* Passage for review:

Thermal-induced proteinquake in oxyhemoglobin

TL;DR

This study reveals a sudden mechanical transition in oxyhemoglobin crystals around 49°C, termed 'proteinquake', which may be relevant for understanding oxygen release mechanisms during temperature changes.

Contribution

It uncovers a temperature-induced mechanical transition in oxyhemoglobin crystals, distinct from denaturation, linked to its quaternary structure and potentially relevant for physiological oxygen release.

Findings

Oxyhemoglobin exhibits a sudden increase in Young's modulus at ~49°C.

Internal friction decreases sharply during the proteinquake.

The effect is specific to oxyhemoglobin's quaternary structure, not observed in myoglobin.

Abstract

Oxygen is released to living tissues via conformational changes of hemoglobin from R-state (oxyhemoglobin) to T-state (desoxyhemoglobin). The detailed mechanism of this process is not yet fully understood. We have carried out micromechanical experiments on oxyhemoglobin crystals to determine the behavior of the Young's modulus and the internal friction for temperatures between 20 C and 70 C. We have found that around 49 C oxyhemoglobin crystal samples undergo a sudden and strong increase of their Young's modulus, accompanied by a sudden decrease of the internal friction. This sudden mechanical change (proteinquake) takes place in a partially unfolded state and precedes the full denaturation transition at higher temperatures. The hemoglobin crystals after the proteinquake has the same mechanical properies as the initial state at room temperatures. We conjecture that it can be relevant for explaining the oxygen-releasing function of native oxyhemoglobin when the temperature is increased, e.g. due to active sport. The effect is specific for the quaternary structure of hemoglobin, and is absent for myoglobin with only one peptide sequence.

* Source information:
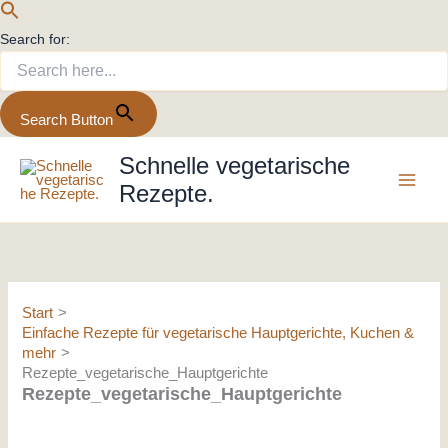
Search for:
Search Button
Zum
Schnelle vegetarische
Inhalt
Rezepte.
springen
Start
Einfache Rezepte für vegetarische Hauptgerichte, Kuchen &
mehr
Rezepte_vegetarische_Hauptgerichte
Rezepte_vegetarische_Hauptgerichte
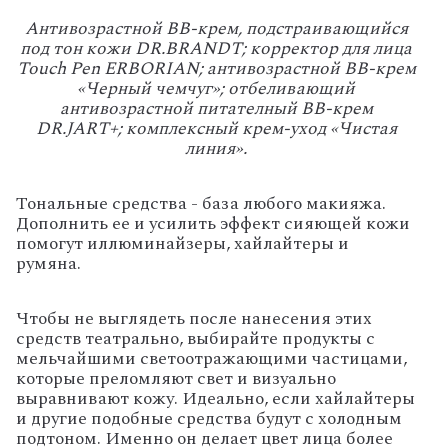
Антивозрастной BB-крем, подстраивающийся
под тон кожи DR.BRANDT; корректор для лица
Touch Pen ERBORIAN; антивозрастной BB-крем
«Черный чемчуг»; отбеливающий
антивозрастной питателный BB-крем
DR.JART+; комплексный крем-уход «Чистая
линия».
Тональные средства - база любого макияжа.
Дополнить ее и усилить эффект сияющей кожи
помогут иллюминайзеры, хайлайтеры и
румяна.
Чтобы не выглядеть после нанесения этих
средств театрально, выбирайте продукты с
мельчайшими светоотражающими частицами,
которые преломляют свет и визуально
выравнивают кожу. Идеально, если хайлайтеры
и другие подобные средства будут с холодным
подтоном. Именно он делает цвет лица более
--
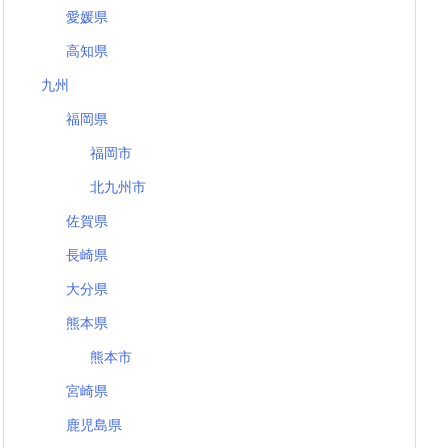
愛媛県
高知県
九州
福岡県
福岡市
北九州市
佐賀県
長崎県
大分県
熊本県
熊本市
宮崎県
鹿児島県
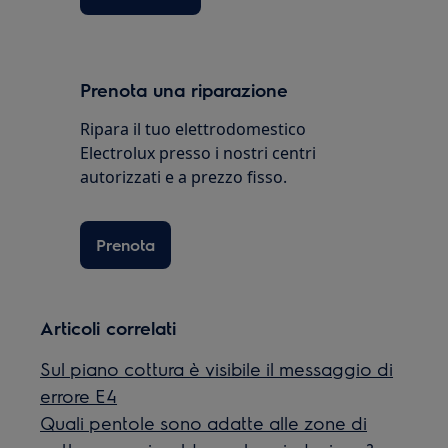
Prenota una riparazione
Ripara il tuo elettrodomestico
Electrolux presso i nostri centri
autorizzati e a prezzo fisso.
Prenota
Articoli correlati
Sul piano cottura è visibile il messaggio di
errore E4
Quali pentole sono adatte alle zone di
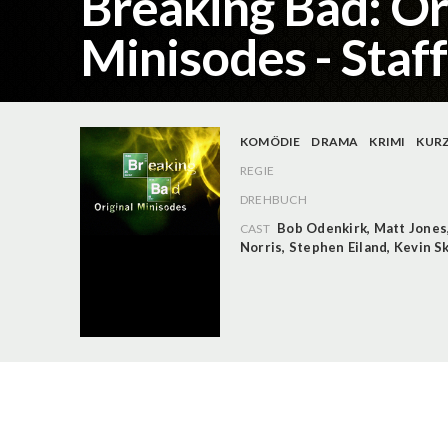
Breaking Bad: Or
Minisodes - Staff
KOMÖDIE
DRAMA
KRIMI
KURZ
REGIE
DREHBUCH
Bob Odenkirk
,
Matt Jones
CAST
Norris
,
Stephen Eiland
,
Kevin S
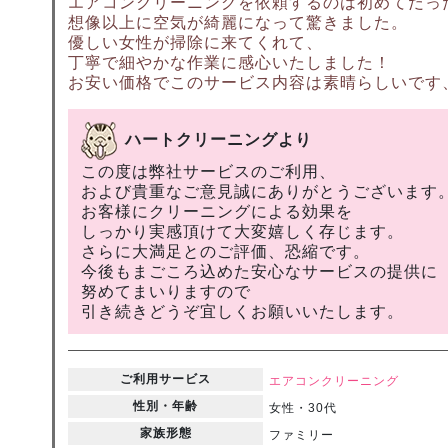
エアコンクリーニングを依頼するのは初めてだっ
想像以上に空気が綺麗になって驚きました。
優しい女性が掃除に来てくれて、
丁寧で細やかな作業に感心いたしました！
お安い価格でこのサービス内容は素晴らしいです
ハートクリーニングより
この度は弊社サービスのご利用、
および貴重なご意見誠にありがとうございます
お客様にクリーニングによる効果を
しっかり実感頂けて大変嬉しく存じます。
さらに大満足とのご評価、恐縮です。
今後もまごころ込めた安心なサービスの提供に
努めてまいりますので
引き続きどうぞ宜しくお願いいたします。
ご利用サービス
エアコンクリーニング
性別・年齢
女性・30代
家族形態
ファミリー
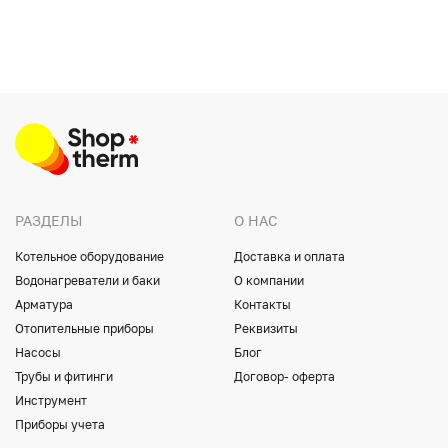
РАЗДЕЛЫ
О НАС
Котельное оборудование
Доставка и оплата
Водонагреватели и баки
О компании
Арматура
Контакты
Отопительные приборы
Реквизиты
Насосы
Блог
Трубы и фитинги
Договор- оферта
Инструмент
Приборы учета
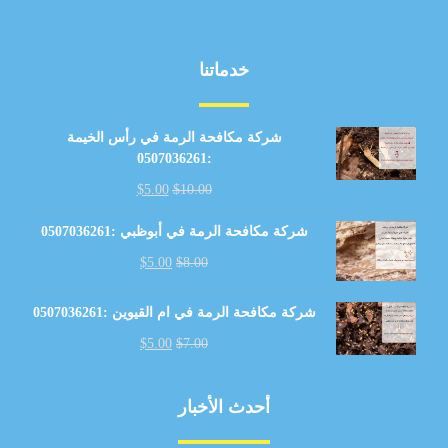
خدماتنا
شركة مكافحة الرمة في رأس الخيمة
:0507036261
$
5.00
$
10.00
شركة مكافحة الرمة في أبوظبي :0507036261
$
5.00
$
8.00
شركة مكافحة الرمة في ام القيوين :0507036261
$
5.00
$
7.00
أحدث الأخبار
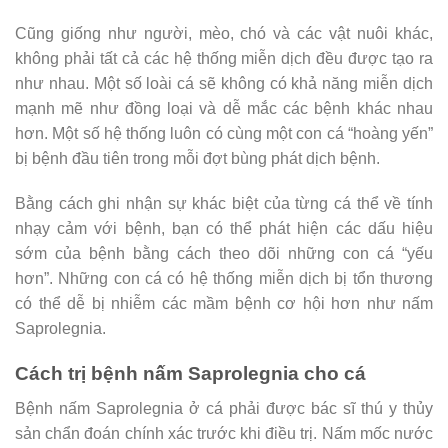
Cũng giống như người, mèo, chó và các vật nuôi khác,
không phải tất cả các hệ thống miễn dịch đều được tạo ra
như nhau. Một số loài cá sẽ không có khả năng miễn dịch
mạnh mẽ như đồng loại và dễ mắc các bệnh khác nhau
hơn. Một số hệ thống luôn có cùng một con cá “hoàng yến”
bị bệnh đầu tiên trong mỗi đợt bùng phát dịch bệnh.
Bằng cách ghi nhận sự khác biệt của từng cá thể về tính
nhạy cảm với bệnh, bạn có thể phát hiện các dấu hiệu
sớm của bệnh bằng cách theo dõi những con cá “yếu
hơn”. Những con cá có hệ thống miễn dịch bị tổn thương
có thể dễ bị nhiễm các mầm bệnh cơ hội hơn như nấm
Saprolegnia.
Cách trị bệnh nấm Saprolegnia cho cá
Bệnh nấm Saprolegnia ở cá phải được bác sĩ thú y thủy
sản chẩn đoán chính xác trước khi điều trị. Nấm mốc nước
---
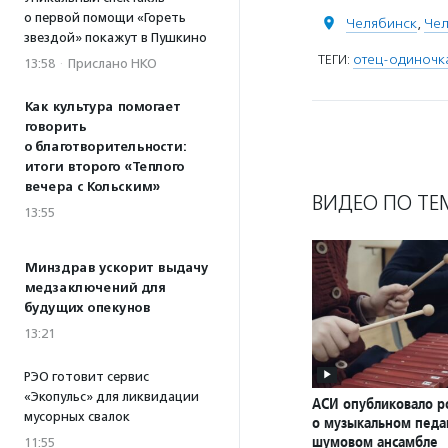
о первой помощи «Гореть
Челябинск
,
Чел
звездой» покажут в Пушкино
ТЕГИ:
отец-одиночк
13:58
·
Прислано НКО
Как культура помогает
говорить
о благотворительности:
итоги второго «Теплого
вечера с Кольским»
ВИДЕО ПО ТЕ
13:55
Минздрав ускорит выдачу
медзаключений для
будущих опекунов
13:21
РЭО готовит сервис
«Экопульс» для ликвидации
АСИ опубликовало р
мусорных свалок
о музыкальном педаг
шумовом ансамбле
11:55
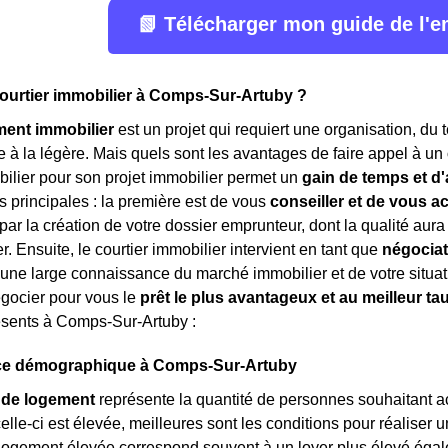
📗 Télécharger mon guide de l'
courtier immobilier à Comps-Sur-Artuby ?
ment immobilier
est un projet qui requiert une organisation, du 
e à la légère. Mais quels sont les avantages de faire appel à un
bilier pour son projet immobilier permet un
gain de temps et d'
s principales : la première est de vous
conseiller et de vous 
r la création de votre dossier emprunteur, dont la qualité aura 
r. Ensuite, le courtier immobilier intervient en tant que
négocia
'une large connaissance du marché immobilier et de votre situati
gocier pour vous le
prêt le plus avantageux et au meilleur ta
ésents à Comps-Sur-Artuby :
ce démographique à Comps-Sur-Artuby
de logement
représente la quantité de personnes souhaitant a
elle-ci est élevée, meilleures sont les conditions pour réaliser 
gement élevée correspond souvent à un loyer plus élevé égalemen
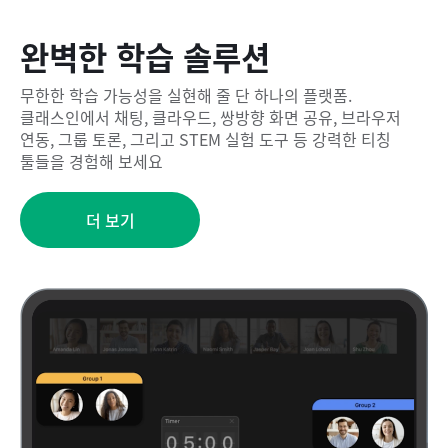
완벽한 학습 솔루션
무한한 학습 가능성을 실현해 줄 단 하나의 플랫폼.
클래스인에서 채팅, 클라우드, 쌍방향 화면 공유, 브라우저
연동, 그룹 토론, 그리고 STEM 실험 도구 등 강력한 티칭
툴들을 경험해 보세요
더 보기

* Problems and tasks:
a) Answer these questions from the oxyhemoglobin text, one per line:
(i) Over what temperature range were the micromechanical experiments carried out?
(ii) Which protein does not show the effect?
(iii) What happens to the internal friction during the proteinquake?
b) Summarize the oxyhemoglobin text in two sentences.
c) In the oxyhemoglobin text, repeat the part starting at "Thermal-induced proteinquake in" and ending at "physiological oxygen release.".
The rows have no connection to the oxyhemoglobin text.

* Solutions per task:
a)
(i) Between 20 C and 70 C.
(ii) Myoglobin.
(iii) It decreases sharply.

b) Micromechanical experiments on oxyhemoglobin crystals found that around 49°C their Young's modulus rises suddenly and strongly while their internal friction drops, a change called a proteinquake that happens in a partially unfolded state before full denaturation. The effect depends on hemoglobin's quaternary structure, does not appear in myoglobin, and may help explain how oxyhemoglobin releases oxygen when temperature rises, for example during active sport.

c)
Thermal-induced proteinquake in oxyhemoglobin

TL;DR

This study reveals a sudden mechanical transition in oxyhemoglobin crystals around 49°C, termed 'proteinquake', which may be relevant for understanding oxygen release mechanisms during temperature changes.

Contribution

It uncovers a temperature-induced mechanical transition in oxyhemoglobin crystals, distinct from denaturation, linked to its quaternary structure and potentially relevant for physiological oxygen release.